> **Records shown**

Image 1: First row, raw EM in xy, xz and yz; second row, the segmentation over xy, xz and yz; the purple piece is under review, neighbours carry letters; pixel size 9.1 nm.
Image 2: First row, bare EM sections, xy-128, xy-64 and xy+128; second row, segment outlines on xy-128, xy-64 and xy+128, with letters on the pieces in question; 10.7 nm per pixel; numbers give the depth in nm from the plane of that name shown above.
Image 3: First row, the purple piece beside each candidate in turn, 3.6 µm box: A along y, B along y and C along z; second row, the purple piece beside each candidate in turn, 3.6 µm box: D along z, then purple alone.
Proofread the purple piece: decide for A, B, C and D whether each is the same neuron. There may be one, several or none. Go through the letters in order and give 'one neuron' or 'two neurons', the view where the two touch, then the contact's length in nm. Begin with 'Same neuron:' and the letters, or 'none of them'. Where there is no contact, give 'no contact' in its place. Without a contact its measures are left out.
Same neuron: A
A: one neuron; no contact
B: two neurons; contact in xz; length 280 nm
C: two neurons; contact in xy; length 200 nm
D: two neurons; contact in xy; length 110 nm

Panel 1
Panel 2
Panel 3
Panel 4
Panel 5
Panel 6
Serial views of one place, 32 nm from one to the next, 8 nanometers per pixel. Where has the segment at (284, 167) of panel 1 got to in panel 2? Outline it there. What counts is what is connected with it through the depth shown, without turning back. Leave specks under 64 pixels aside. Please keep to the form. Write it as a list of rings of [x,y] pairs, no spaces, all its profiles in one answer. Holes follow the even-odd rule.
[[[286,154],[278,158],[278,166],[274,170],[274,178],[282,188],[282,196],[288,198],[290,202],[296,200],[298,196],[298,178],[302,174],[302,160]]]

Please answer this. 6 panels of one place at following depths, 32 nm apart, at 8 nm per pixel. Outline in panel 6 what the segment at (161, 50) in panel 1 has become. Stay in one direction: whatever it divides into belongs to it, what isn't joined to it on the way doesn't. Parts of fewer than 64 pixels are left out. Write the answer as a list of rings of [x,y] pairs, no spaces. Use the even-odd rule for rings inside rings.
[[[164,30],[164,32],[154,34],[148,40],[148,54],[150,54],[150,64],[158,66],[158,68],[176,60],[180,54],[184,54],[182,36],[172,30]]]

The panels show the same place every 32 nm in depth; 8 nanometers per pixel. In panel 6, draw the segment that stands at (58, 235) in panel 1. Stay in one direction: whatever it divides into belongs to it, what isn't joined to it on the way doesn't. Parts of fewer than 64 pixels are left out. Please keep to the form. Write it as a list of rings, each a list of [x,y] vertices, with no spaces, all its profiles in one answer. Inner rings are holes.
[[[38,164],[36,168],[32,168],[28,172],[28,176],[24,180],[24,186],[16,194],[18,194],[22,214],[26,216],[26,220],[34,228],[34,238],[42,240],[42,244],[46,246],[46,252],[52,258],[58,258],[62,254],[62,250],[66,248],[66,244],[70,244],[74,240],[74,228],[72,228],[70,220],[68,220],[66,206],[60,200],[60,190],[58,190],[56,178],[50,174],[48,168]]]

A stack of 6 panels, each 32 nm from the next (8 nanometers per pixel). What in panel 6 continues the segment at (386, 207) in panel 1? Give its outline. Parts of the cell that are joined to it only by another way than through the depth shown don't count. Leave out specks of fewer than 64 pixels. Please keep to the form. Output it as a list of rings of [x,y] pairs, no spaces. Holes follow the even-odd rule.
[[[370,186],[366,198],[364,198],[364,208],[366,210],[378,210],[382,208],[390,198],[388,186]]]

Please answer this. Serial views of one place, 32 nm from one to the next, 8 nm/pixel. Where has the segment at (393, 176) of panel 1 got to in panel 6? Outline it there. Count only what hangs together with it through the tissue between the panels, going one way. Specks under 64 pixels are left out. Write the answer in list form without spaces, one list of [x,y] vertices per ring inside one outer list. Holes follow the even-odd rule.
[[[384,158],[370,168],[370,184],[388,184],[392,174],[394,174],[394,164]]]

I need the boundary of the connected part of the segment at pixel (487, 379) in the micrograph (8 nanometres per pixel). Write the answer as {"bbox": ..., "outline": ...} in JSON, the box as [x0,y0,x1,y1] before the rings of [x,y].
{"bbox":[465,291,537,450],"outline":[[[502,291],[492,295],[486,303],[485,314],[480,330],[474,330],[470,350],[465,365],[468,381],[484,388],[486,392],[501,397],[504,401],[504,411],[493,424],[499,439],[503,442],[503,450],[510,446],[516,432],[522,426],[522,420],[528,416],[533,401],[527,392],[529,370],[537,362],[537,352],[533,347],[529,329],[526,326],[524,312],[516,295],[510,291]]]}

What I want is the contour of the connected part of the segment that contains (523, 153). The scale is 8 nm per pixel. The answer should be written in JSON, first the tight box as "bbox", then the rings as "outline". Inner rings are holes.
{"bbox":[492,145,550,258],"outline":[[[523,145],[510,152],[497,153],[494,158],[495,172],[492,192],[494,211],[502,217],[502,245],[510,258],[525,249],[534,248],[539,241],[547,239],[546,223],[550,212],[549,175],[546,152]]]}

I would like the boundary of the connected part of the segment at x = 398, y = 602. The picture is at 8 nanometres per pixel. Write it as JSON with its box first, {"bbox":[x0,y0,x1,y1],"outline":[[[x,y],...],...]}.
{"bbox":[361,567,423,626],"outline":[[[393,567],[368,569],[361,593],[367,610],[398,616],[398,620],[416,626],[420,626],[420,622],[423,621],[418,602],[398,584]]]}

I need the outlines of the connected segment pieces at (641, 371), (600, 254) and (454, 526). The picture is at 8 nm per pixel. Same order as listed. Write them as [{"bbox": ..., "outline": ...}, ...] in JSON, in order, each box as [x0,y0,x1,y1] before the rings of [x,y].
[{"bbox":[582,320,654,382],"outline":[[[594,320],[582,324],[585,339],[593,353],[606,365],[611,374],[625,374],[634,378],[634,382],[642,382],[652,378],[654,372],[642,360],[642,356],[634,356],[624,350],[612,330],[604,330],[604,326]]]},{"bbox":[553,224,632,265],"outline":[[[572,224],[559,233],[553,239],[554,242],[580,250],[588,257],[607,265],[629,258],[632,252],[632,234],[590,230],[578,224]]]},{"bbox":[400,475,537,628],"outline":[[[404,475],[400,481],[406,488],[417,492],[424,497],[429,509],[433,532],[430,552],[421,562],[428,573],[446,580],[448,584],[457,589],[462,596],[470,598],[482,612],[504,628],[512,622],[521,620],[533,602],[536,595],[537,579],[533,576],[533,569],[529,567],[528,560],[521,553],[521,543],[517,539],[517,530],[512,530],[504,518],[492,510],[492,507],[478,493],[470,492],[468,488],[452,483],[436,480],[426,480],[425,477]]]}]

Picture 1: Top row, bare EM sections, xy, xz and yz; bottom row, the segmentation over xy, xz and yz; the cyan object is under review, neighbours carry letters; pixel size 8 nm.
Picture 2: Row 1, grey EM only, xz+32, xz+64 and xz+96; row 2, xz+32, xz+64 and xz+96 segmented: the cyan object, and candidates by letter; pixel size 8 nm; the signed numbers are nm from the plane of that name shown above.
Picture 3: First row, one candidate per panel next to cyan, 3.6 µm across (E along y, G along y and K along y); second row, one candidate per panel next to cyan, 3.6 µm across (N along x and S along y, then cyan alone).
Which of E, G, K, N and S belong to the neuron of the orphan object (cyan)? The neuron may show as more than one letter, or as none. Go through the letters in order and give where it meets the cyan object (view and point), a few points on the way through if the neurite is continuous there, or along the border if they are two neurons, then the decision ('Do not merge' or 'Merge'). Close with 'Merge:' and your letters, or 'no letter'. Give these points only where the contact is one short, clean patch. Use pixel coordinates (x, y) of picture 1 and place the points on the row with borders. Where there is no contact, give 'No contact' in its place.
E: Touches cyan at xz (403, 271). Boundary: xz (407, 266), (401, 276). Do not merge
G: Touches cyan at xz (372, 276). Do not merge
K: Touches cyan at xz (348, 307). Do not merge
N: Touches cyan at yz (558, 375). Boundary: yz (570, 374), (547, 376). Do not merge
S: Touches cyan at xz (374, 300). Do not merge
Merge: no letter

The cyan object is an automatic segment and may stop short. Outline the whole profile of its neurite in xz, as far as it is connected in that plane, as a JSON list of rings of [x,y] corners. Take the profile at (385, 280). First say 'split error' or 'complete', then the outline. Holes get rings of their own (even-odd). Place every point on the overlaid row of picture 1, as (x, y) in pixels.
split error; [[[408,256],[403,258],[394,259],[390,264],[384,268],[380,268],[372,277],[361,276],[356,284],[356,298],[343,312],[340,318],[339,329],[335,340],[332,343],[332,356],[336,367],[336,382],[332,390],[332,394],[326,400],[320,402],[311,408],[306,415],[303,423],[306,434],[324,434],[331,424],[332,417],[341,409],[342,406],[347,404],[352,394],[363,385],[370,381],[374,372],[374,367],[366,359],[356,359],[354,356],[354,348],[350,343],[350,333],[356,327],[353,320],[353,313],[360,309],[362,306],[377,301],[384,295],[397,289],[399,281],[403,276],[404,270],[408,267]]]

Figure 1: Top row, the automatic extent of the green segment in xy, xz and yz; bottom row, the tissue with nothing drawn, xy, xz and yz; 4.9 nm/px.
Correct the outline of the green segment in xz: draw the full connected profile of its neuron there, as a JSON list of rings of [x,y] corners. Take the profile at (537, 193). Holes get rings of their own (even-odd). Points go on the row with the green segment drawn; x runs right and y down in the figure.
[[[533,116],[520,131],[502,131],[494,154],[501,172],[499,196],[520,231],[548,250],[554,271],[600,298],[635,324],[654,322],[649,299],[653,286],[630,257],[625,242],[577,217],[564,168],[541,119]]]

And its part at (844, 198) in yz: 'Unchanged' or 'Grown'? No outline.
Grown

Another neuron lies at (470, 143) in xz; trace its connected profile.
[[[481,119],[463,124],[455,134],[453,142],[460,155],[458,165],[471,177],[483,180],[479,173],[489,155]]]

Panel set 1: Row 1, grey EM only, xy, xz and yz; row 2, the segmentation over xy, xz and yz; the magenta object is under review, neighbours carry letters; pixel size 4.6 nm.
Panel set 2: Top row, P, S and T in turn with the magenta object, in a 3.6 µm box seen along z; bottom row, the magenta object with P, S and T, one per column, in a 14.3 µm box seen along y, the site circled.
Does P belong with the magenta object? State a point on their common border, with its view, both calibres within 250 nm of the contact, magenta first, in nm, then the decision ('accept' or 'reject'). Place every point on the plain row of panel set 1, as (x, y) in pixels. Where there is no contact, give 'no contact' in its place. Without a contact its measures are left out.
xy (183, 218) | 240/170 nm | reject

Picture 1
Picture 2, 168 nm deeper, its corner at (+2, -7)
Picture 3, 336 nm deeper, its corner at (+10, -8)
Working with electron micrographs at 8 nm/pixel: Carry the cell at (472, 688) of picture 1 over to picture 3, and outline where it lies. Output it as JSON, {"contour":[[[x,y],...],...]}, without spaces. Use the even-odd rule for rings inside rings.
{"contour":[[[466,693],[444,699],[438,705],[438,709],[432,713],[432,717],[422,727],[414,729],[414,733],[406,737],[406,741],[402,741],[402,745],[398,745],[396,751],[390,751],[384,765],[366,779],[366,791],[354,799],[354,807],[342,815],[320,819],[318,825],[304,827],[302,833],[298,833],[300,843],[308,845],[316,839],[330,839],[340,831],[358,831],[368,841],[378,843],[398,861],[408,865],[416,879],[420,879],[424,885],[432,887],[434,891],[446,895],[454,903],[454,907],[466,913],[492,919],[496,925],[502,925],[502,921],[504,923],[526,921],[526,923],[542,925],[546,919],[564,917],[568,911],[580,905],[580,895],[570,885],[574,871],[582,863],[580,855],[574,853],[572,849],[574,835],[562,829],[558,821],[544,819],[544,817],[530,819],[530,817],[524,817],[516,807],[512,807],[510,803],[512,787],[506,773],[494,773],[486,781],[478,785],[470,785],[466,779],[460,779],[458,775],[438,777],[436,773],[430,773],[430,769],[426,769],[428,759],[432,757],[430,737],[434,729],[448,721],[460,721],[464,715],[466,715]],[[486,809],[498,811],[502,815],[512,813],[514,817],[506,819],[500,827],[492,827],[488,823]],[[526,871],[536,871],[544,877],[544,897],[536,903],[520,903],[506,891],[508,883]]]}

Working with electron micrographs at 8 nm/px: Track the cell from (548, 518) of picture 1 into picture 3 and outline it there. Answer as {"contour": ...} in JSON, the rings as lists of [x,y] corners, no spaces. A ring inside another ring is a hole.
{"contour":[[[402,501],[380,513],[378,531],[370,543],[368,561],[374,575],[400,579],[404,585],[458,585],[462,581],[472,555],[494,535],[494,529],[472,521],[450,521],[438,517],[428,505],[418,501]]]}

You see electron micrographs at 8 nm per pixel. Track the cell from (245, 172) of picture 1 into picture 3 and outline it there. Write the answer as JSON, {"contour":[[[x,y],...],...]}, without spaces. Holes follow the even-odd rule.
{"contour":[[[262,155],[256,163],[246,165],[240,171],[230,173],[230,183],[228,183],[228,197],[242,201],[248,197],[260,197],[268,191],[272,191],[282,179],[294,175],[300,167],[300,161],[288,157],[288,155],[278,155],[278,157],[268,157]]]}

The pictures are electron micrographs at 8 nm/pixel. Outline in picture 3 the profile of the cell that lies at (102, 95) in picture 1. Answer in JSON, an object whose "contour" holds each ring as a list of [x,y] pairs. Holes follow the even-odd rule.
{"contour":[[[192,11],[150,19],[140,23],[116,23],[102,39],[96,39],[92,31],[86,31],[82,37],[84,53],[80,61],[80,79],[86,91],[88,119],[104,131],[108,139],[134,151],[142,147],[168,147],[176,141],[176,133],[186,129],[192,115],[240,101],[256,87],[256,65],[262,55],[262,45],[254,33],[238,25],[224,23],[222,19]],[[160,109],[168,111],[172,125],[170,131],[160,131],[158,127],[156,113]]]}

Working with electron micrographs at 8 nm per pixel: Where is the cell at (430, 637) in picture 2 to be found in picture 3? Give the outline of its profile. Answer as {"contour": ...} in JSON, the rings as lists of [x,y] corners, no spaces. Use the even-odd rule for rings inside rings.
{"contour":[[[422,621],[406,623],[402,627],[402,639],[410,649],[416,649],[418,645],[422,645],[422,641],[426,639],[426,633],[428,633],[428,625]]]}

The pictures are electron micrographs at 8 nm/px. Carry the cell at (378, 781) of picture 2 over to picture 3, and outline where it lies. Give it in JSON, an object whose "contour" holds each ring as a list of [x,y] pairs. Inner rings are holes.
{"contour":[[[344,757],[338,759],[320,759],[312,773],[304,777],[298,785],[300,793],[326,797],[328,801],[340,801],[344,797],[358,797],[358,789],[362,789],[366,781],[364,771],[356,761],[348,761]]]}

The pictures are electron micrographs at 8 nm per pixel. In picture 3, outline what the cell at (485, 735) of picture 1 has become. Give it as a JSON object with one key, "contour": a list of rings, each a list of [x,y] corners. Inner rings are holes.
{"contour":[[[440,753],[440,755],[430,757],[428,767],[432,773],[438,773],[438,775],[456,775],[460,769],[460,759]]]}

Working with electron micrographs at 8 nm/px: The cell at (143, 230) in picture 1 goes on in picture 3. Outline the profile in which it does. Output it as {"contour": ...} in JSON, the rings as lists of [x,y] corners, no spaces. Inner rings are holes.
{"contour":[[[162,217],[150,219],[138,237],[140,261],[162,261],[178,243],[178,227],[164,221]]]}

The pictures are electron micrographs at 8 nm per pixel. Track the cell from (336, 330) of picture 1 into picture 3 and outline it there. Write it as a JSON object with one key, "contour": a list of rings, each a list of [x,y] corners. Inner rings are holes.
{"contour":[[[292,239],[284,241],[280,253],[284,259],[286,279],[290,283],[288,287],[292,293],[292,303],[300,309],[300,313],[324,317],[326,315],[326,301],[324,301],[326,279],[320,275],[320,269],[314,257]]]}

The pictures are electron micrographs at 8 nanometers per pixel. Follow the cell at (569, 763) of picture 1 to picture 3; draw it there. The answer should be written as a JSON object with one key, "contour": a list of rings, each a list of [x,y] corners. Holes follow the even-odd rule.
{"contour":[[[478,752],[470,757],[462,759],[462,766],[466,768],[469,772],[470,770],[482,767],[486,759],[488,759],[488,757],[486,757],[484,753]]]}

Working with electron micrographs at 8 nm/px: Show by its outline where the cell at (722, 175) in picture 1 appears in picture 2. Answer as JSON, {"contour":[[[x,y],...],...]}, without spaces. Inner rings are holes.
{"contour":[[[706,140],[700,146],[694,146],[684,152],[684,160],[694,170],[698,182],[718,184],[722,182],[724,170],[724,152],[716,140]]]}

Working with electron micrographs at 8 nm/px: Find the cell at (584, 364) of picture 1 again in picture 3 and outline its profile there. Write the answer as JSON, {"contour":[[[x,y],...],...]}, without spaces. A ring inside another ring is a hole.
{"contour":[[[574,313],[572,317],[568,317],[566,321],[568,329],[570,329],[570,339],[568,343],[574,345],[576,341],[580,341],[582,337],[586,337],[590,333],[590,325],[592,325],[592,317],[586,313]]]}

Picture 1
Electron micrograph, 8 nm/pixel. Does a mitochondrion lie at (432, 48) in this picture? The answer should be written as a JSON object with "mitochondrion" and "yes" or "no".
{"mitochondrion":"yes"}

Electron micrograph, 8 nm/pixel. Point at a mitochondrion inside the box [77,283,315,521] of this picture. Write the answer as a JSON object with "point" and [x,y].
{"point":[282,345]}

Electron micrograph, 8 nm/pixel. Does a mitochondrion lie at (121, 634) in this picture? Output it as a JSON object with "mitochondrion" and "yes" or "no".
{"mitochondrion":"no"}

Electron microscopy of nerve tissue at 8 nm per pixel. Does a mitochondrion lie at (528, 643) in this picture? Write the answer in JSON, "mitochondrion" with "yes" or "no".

> **Try it**
Print exactly the lines of the listing above starting at the line containing "Image 2: First" and ending at the line containing "Image 3: First", both included.

> **Output of the exercise**
Image 2: First row, bare EM sections, xy-128, xy-64 and xy+128; second row, segment outlines on xy-128, xy-64 and xy+128, with letters on the pieces in question; 10.7 nm per pixel; numbers give the depth in nm from the plane of that name shown above.
Image 3: First row, the purple piece beside each candidate in turn, 3.6 µm box: A along y, B along y and C along z; second row, the purple piece beside each candidate in turn, 3.6 µm box: D along z, then purple alone.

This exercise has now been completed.